ARKANSAS SPORTSMAN

Enlightenment on White River

It’s hard to hold forth about zen boating in the presence of a devout Southern Baptist woman.

“Zen boating!” she sneered.

She spat the second word for emphasis, hands on her hips, with a contemptuous toss of her long blond hair. This was a major distraction, but we’ve also mastered in 26 years the zen art of staying on topic. Seeing that my son Daniel and his buddy Josh were irretrievably spellbound, she swooped into the kitchen.

The boating incident occurred Jan. 19 while fishing with Rusty Pruitt and Jay Pruitt on the White River at Buffalo Shoals. We were in a long flatbottom boat powered by a 15-horsepower Mariner outboard. It had three different depth settings, including one for extreme shallow running.

Our friends Bill Eldridge and Ed Kubler and my son Matthew were in a bigger boat powered by a 25-horse Evinrude four-stroke outboard. We caught fish like crazy in the falling water, but it finally got so low that many rocks and ridges emerged from the surface. Eldridge left while he still could, but the sound of spinning metal against stone told a story of struggle and adversity.

We continued to catch fish as the water drained. The alarm in my internal clock buzzed. We had to leave now before we were stranded. It was almost too late. There was no longer a clear channel to travel. One pile of rocks gave way to another, and yet another. Where there was water was in many places too shallow to run a motor. And without a motor, you’re stuck.

With my arms upturned, I pinched my thumbs against my index fingers and middle fingers. I channeled my inner Pat Morita as I leaned inward toward the rapt young men.

“Be as a drop of water,” I murmured. “Become one with the water and find the true path to deeper water …”

“Oh, good grief!” scoffed my better half.

“… And enlightenment,” I finished, with a raised eyebrow cocked toward the kitchen.

Daniel and Josh grinned broadly and nodded vigorously.

“Follow the path back upstream as a drop of water would follow downstream,” I said, “keeping in mind the limitations of being a 20-footlong drop of water.”

By then, Matthew had joined the conversation. He revealed that Eldridge ran aground a couple of times on the journey back upstream. Eldridge had not revealed this to us.

“He was really worried about you guys,” Matthew said. “He said, ‘If they don’t come back soon, they won’t be able to get back.’ ”

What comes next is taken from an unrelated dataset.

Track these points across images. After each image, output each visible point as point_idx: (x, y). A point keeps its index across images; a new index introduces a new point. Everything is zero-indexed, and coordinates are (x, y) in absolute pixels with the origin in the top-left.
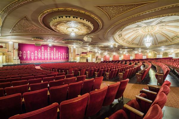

“And we almost didn’t,” I said. “As I said, there was no channel. No clear route to travel. The first thing I did was to have Rusty and Jay sit in the bow of the boat to lift the stern higher. I watched how the water rippled to know where it was deep enough.Sometimes I had to ‘crab’ the boat sideways across the river in the current, go upstream a few yards and crab back over to another little chute. I had to lift the motor out of the water to float over rocks a bunch of times. We made it all the way through that one pool without the skeg scarcely touching stone.”

Unbroken deep water awaited us in the next pool, but the only way to reach it was through a long, winding, narrow and rocky run against a high bank. We zigzagged through that obstacle course without incident, but the grade was steep and the water poured swiftly through the mouth over a shallow rock lip at the top of the pool. Getting over it appeared impossible.

“I ran straight at it,” I said. “It looked like we were going to smash right into it. Rusty and Jay glanced back at me nervously perched on the bow. The bow cleared the lip, and then I saw the rock zip past me. At that instant, I yanked the motor out of the water, and we glided over it without so much as a kiss.

“Of course, we lost momentum almost immediately. I only had a second before we’d get washed back down. I jammed the motor back in the water and gunned it. We lurched out of there into deep water, and we were home free.

“It was almost as awesome as the time I paddled my canoe over that big waterfall on the Glover River! The ultimate union of mind, boat and body, my young Grasshopp-ahs.”

I awaited a protest from the kitchen that never came. A crash of a gong at that moment would have been perfect.